Problem =
Please reproduce every record exactly as written, leaving out the pictures.
------------------------------------------------------------
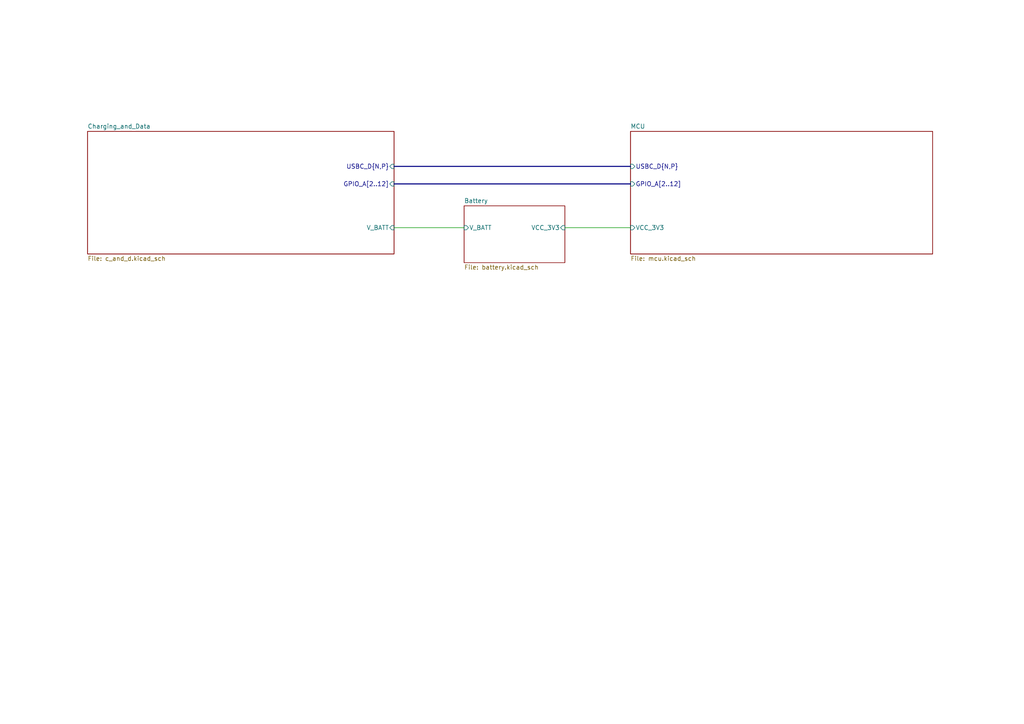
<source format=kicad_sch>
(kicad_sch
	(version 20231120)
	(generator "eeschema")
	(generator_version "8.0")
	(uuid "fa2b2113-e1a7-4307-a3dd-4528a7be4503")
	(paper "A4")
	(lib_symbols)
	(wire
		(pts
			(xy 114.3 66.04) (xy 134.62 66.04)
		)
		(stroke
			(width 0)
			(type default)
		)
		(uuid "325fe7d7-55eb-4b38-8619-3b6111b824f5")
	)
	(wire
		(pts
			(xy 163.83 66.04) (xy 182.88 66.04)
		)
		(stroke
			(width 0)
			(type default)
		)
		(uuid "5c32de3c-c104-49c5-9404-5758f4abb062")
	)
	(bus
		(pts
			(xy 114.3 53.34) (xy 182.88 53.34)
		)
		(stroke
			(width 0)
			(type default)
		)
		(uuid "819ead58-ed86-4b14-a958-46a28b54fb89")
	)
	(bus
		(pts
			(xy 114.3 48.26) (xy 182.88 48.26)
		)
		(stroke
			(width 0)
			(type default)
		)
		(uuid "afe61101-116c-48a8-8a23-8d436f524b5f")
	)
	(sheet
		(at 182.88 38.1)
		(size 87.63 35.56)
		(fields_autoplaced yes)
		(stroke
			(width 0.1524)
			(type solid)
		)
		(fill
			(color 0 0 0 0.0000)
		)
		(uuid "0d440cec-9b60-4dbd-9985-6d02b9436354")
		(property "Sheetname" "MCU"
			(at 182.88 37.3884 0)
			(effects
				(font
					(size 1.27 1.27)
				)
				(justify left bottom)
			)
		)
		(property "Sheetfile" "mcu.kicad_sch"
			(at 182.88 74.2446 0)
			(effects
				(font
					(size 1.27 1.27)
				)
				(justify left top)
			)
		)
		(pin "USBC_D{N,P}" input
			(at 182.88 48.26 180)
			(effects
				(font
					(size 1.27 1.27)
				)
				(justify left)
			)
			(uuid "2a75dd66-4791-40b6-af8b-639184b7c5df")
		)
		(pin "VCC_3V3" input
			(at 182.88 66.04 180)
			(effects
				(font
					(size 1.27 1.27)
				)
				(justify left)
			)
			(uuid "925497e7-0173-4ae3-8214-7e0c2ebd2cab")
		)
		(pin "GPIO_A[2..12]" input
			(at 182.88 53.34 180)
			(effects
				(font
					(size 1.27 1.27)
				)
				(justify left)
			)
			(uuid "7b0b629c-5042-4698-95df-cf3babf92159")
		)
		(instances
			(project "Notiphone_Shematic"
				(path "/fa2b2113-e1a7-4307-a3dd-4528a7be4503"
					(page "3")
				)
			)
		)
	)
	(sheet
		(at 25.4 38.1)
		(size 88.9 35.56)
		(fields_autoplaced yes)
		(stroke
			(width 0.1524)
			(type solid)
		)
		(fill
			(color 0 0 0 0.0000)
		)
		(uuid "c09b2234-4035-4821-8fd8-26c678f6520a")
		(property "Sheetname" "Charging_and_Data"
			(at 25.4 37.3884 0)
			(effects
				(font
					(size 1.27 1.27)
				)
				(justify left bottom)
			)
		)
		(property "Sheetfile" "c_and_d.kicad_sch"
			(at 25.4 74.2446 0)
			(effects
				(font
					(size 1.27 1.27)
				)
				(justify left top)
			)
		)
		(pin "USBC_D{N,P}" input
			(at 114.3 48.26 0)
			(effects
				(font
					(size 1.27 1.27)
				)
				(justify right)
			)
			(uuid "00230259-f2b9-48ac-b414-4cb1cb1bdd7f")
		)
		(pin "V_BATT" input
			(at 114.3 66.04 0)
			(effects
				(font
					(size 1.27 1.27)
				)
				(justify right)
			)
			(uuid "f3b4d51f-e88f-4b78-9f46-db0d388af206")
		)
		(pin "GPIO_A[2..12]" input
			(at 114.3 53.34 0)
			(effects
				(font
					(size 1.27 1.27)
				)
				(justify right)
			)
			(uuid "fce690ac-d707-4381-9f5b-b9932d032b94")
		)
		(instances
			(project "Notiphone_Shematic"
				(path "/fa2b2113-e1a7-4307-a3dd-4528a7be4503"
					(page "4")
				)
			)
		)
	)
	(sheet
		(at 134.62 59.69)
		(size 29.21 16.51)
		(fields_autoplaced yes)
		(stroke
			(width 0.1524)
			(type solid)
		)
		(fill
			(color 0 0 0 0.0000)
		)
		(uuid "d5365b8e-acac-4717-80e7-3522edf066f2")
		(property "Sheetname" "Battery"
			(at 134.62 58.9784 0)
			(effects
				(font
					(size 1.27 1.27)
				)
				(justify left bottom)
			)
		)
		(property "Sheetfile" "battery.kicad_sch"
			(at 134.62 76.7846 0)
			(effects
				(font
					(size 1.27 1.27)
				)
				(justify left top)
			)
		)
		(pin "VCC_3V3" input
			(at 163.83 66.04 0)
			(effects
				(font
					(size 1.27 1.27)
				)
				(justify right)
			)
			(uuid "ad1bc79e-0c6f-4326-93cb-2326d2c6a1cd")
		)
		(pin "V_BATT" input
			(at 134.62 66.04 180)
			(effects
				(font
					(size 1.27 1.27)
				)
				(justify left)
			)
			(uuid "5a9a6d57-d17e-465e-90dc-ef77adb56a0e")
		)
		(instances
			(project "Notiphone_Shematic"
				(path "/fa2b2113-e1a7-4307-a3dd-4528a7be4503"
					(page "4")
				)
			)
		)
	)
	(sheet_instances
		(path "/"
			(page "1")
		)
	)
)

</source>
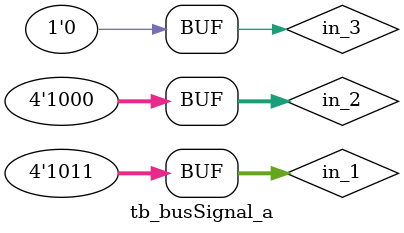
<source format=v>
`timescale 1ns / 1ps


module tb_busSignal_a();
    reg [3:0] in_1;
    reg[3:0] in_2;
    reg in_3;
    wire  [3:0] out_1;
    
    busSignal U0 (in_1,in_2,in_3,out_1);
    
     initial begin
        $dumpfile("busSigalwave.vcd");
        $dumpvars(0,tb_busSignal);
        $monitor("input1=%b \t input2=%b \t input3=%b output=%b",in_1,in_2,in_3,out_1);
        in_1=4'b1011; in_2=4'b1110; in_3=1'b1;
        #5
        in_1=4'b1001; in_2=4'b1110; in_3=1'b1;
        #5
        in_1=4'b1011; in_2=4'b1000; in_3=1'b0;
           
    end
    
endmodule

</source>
------------------------------------------------------------
Written reply =
<source format=kicad_sch>
(kicad_sch
	(version 20231120)
	(generator "eeschema")
	(generator_version "8.0")
	(uuid "fa2b2113-e1a7-4307-a3dd-4528a7be4503")
	(paper "A4")
	(lib_symbols)
	(wire
		(pts
			(xy 114.3 66.04) (xy 134.62 66.04)
		)
		(stroke
			(width 0)
			(type default)
		)
		(uuid "325fe7d7-55eb-4b38-8619-3b6111b824f5")
	)
	(wire
		(pts
			(xy 163.83 66.04) (xy 182.88 66.04)
		)
		(stroke
			(width 0)
			(type default)
		)
		(uuid "5c32de3c-c104-49c5-9404-5758f4abb062")
	)
	(bus
		(pts
			(xy 114.3 53.34) (xy 182.88 53.34)
		)
		(stroke
			(width 0)
			(type default)
		)
		(uuid "819ead58-ed86-4b14-a958-46a28b54fb89")
	)
	(bus
		(pts
			(xy 114.3 48.26) (xy 182.88 48.26)
		)
		(stroke
			(width 0)
			(type default)
		)
		(uuid "afe61101-116c-48a8-8a23-8d436f524b5f")
	)
	(sheet
		(at 182.88 38.1)
		(size 87.63 35.56)
		(fields_autoplaced yes)
		(stroke
			(width 0.1524)
			(type solid)
		)
		(fill
			(color 0 0 0 0.0000)
		)
		(uuid "0d440cec-9b60-4dbd-9985-6d02b9436354")
		(property "Sheetname" "MCU"
			(at 182.88 37.3884 0)
			(effects
				(font
					(size 1.27 1.27)
				)
				(justify left bottom)
			)
		)
		(property "Sheetfile" "mcu.kicad_sch"
			(at 182.88 74.2446 0)
			(effects
				(font
					(size 1.27 1.27)
				)
				(justify left top)
			)
		)
		(pin "USBC_D{N,P}" input
			(at 182.88 48.26 180)
			(effects
				(font
					(size 1.27 1.27)
				)
				(justify left)
			)
			(uuid "2a75dd66-4791-40b6-af8b-639184b7c5df")
		)
		(pin "VCC_3V3" input
			(at 182.88 66.04 180)
			(effects
				(font
					(size 1.27 1.27)
				)
				(justify left)
			)
			(uuid "925497e7-0173-4ae3-8214-7e0c2ebd2cab")
		)
		(pin "GPIO_A[2..12]" input
			(at 182.88 53.34 180)
			(effects
				(font
					(size 1.27 1.27)
				)
				(justify left)
			)
			(uuid "7b0b629c-5042-4698-95df-cf3babf92159")
		)
		(instances
			(project "Notiphone_Shematic"
				(path "/fa2b2113-e1a7-4307-a3dd-4528a7be4503"
					(page "3")
				)
			)
		)
	)
	(sheet
		(at 25.4 38.1)
		(size 88.9 35.56)
		(fields_autoplaced yes)
		(stroke
			(width 0.1524)
			(type solid)
		)
		(fill
			(color 0 0 0 0.0000)
		)
		(uuid "c09b2234-4035-4821-8fd8-26c678f6520a")
		(property "Sheetname" "Charging_and_Data"
			(at 25.4 37.3884 0)
			(effects
				(font
					(size 1.27 1.27)
				)
				(justify left bottom)
			)
		)
		(property "Sheetfile" "c_and_d.kicad_sch"
			(at 25.4 74.2446 0)
			(effects
				(font
					(size 1.27 1.27)
				)
				(justify left top)
			)
		)
		(pin "USBC_D{N,P}" input
			(at 114.3 48.26 0)
			(effects
				(font
					(size 1.27 1.27)
				)
				(justify right)
			)
			(uuid "00230259-f2b9-48ac-b414-4cb1cb1bdd7f")
		)
		(pin "V_BATT" input
			(at 114.3 66.04 0)
			(effects
				(font
					(size 1.27 1.27)
				)
				(justify right)
			)
			(uuid "f3b4d51f-e88f-4b78-9f46-db0d388af206")
		)
		(pin "GPIO_A[2..12]" input
			(at 114.3 53.34 0)
			(effects
				(font
					(size 1.27 1.27)
				)
				(justify right)
			)
			(uuid "fce690ac-d707-4381-9f5b-b9932d032b94")
		)
		(instances
			(project "Notiphone_Shematic"
				(path "/fa2b2113-e1a7-4307-a3dd-4528a7be4503"
					(page "4")
				)
			)
		)
	)
	(sheet
		(at 134.62 59.69)
		(size 29.21 16.51)
		(fields_autoplaced yes)
		(stroke
			(width 0.1524)
			(type solid)
		)
		(fill
			(color 0 0 0 0.0000)
		)
		(uuid "d5365b8e-acac-4717-80e7-3522edf066f2")
		(property "Sheetname" "Battery"
			(at 134.62 58.9784 0)
			(effects
				(font
					(size 1.27 1.27)
				)
				(justify left bottom)
			)
		)
		(property "Sheetfile" "battery.kicad_sch"
			(at 134.62 76.7846 0)
			(effects
				(font
					(size 1.27 1.27)
				)
				(justify left top)
			)
		)
		(pin "VCC_3V3" input
			(at 163.83 66.04 0)
			(effects
				(font
					(size 1.27 1.27)
				)
				(justify right)
			)
			(uuid "ad1bc79e-0c6f-4326-93cb-2326d2c6a1cd")
		)
		(pin "V_BATT" input
			(at 134.62 66.04 180)
			(effects
				(font
					(size 1.27 1.27)
				)
				(justify left)
			)
			(uuid "5a9a6d57-d17e-465e-90dc-ef77adb56a0e")
		)
		(instances
			(project "Notiphone_Shematic"
				(path "/fa2b2113-e1a7-4307-a3dd-4528a7be4503"
					(page "4")
				)
			)
		)
	)
	(sheet_instances
		(path "/"
			(page "1")
		)
	)
)

</source>
<source format=v>
`timescale 1ns / 1ps


module tb_busSignal_a();
    reg [3:0] in_1;
    reg[3:0] in_2;
    reg in_3;
    wire  [3:0] out_1;
    
    busSignal U0 (in_1,in_2,in_3,out_1);
    
     initial begin
        $dumpfile("busSigalwave.vcd");
        $dumpvars(0,tb_busSignal);
        $monitor("input1=%b \t input2=%b \t input3=%b output=%b",in_1,in_2,in_3,out_1);
        in_1=4'b1011; in_2=4'b1110; in_3=1'b1;
        #5
        in_1=4'b1001; in_2=4'b1110; in_3=1'b1;
        #5
        in_1=4'b1011; in_2=4'b1000; in_3=1'b0;
           
    end
    
endmodule

</source>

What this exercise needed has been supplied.